The quiet philanthropist gave the elegant, lush greenhouse to the city of Pittsburgh in 1893.
Born in Philadelphia in 1839, he was the son of immigrants who came to America from Shropshire, England. His father was a shoemaker and, in 1845, moved the family to Old Allegheny, now Pittsburgh’s North Side.
There, the teen-aged Henry Phipps met and befriended Andrew Carnegie, a young Scotsman. The two men became business partners in Carnegie Steel. An excellent financier, Phipps was the company’s second largest shareholder.

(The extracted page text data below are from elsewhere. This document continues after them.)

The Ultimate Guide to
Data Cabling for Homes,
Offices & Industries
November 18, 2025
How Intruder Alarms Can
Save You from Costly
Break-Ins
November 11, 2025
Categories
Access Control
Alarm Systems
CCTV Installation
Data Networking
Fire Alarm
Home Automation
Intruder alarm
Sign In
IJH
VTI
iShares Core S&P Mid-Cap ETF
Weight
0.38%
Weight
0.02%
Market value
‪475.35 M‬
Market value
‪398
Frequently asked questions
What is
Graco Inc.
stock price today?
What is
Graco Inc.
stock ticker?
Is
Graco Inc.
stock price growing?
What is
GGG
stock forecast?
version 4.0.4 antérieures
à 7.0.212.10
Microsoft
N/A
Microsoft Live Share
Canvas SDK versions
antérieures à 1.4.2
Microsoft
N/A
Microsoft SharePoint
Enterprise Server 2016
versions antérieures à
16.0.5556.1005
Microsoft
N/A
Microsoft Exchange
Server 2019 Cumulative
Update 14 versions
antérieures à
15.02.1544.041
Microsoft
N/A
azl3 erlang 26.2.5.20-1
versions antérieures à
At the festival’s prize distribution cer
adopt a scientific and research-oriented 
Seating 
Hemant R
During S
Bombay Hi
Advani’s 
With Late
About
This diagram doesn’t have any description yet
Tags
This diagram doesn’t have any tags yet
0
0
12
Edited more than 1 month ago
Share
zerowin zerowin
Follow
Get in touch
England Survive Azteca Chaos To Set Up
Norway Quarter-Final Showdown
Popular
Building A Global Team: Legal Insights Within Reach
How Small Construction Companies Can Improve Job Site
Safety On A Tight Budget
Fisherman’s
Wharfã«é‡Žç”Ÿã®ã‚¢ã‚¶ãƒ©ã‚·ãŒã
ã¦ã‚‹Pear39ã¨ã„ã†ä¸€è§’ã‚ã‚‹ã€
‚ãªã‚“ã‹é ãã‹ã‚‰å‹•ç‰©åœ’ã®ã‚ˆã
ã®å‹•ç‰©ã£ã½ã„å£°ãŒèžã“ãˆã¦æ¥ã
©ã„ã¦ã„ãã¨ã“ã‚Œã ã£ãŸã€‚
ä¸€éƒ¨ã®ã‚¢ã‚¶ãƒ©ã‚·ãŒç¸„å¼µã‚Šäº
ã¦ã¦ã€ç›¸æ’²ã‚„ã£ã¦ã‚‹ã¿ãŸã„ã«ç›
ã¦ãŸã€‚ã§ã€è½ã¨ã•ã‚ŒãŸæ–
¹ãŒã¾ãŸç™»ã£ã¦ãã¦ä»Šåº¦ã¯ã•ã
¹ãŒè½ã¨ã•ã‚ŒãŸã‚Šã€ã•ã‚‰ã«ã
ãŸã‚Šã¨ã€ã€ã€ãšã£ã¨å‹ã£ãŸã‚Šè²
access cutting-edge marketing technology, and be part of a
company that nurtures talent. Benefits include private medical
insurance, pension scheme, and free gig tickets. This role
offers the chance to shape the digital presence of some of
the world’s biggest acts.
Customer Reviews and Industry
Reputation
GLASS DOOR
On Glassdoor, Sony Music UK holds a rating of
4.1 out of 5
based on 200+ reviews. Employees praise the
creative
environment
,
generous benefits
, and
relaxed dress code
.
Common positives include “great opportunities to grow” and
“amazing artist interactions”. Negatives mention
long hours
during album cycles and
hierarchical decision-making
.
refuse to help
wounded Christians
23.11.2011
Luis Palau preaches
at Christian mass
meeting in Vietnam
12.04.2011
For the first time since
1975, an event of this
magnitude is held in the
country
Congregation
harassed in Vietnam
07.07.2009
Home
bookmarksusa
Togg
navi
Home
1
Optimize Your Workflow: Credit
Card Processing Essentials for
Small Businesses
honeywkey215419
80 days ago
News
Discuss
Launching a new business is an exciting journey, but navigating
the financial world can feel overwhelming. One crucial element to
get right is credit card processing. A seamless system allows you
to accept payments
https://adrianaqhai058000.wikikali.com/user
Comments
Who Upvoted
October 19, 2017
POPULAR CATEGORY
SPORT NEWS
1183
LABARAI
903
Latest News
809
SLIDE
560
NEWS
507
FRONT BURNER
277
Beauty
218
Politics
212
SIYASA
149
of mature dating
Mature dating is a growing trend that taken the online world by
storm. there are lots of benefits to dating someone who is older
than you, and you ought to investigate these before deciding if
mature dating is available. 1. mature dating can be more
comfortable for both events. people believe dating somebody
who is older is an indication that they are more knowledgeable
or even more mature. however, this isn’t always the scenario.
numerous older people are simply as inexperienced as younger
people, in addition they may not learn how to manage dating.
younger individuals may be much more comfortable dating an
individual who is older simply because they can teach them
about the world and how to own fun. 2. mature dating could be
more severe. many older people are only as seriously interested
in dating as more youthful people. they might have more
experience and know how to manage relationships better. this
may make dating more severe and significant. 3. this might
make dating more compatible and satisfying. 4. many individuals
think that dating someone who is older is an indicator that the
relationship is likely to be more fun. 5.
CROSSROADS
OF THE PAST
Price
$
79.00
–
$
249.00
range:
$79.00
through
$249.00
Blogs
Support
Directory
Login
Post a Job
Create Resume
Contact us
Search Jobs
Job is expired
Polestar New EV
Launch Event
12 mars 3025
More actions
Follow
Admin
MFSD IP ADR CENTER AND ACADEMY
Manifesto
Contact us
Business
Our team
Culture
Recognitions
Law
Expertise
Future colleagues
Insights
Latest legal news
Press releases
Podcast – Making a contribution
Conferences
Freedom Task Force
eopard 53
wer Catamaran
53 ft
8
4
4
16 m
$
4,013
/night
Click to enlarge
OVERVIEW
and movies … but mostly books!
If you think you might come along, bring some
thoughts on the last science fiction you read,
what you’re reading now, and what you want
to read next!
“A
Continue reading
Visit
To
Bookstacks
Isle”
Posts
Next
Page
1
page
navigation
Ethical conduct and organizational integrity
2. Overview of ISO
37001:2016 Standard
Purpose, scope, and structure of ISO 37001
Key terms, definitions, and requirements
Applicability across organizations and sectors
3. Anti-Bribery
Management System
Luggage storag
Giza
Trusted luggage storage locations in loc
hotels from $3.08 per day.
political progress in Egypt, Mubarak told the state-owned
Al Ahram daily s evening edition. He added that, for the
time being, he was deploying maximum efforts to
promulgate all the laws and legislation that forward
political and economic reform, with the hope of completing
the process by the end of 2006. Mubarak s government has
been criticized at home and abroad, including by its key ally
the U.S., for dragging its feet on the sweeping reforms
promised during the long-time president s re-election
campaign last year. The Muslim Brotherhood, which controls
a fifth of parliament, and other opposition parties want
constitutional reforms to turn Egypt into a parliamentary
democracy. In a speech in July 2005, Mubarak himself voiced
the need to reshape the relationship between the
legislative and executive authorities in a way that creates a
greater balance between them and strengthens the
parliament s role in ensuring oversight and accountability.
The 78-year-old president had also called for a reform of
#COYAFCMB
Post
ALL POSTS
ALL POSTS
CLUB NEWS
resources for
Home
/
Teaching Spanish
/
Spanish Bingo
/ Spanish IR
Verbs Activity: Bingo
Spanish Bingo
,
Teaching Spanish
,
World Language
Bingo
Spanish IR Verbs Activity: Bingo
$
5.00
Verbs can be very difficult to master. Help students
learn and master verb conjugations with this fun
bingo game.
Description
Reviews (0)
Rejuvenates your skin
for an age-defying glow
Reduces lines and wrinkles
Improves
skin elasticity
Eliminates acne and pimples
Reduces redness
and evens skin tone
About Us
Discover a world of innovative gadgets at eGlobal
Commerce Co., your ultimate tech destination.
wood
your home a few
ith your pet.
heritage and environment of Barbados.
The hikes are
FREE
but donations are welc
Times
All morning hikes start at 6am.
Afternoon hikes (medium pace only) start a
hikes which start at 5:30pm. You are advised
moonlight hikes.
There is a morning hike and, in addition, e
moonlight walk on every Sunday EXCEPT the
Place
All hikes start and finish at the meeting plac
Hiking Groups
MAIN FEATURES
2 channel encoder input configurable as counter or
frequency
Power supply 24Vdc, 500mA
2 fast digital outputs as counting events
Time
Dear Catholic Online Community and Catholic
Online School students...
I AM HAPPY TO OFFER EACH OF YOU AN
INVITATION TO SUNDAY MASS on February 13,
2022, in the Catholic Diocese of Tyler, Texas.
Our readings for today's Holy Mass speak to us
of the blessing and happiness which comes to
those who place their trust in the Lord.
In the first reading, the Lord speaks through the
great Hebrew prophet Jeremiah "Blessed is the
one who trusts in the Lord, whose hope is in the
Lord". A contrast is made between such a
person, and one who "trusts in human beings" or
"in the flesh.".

He sold his shares in 1901 to J.P. Morgan for more than $50 million. He also was a successful real estate investor and, like Carnegie and Henry Clay Frick, built a fashionable mansion in New York.
Mr. Phipps believed in the power of philanthropy. He funded the Phipps Institute for the Study, Treatment and Prevention of Tuberculosis at the University of Pennsylvania. He also gave about $1.8 million to a psychiatric clinic at Johns Hopkins University in Baltimore. In 1905, he established a $1 million fund to build housing for the poor in New York City. Mr. Phipps died in 1930.